(Dataset entries)
==================================================

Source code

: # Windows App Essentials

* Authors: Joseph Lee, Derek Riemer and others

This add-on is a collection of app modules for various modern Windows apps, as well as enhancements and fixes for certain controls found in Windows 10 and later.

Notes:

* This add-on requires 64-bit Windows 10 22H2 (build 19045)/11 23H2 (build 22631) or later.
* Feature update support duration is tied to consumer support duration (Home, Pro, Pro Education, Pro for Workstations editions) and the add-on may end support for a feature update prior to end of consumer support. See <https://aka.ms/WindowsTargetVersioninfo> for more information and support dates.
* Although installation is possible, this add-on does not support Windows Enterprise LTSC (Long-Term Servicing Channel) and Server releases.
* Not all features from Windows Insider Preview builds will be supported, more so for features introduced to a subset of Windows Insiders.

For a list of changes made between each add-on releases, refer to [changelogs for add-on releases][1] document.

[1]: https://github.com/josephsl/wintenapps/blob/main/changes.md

==================================================

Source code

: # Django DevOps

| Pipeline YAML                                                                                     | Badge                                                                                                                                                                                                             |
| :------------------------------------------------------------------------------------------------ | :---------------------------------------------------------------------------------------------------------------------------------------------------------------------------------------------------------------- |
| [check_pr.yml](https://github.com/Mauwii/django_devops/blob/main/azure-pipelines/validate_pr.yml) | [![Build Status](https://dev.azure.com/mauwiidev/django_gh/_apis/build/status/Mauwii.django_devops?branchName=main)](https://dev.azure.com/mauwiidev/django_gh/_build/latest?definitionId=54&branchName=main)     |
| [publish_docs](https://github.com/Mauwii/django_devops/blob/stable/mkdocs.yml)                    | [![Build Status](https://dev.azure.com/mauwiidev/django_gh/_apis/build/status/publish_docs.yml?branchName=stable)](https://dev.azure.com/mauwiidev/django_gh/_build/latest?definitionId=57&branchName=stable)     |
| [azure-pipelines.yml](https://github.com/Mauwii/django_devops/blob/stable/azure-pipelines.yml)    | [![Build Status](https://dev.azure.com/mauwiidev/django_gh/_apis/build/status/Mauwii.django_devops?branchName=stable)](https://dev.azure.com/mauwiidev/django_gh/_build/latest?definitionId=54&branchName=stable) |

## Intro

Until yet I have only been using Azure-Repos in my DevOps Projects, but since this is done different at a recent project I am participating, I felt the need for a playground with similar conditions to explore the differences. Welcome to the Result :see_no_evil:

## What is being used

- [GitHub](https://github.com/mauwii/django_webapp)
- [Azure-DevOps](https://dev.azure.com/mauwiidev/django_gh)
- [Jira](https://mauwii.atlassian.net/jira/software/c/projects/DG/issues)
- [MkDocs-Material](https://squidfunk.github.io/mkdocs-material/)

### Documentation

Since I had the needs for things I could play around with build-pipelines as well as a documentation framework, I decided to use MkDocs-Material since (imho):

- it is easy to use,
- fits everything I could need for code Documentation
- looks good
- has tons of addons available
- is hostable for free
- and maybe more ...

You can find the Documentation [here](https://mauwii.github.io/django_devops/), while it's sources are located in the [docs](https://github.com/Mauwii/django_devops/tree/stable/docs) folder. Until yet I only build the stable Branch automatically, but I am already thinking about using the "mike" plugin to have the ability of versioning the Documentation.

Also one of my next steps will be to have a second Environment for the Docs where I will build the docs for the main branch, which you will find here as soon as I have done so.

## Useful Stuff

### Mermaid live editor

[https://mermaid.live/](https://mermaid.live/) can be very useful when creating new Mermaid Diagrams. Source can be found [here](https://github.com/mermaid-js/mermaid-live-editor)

==================================================

◆ TASK DIRECTIONS:
Among the lines of these entries, find those that contain "found". Give their number and nothing else.

◆ SOLUTION:
2